Whenever a line in the following entries includes "with", tally it. Report nothing except the final count.

> [EXTRACTED ENTRIES]:
▼

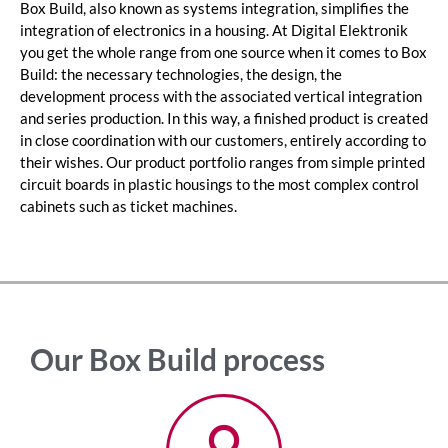
Box Build, also known as systems integration, simplifies the
integration of electronics in a housing. At Digital Elektronik
you get the whole range from one source when it comes to Box
Build: the necessary technologies, the design, the
development process with the associated vertical integration
and series production. In this way, a finished product is created
in close coordination with our customers, entirely according to
their wishes. Our product portfolio ranges from simple printed
circuit boards in plastic housings to the most complex control
cabinets such as ticket machines.
Our Box Build process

▲

> [FINISHED EXERCISE]:
2